Imagine the wasteful practices we’d uncover if performance bonuses were subject to sunshine.
3. Make federal pensions transparent
What has a $3.5 trillion unfunded liability, is hand-calculated inside a windowless cave in Pennsylvania, and costs taxpayers more money annually than the entire state budget of Texas? Answer: federal employee pensions.
It’s estimated that federal pensions pay out $125 billion to retirees each year. Basic questions deserve answers: How many years were worked, how much money was paid-in and by whom, how quickly did they break-even on their own contributions, and just how much did the taxpayers finance?
At the state level, we have demonstrated the public interest benefit of illuminating pension data. In the 32 states that have pension transparency – including California, Illinois, New York and Oregon – citizens have exposed significant amounts of waste and mismanagement.

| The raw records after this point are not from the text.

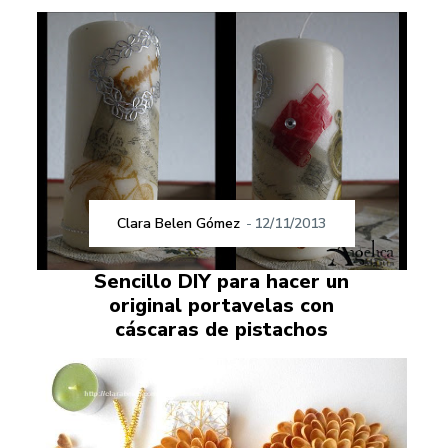
Clara Belen Gómez
-
12/11/2013
Sencillo DIY para hacer un
original portavelas con
cáscaras de pistachos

For example, a pair of union bosses in Illinois taught as substitutes for one day in public schools and then retired on $1 million lifetime teacher pensions. Despite a state law expressly designed to stop them, we found that they still received their pensions.
With relatively little transparency, we've found numerous examples of waste and abuse across the country. Consider what we’d find if we could see more.
Our right to know is codified in the U.S. Constitution. Article 1, Section 9 reads, “A regular statement and account of the receipts and expenditures of all public money shall be published from time to time.”
Sunshine isn’t just a week – it’s our right. It’s time citizens demand it.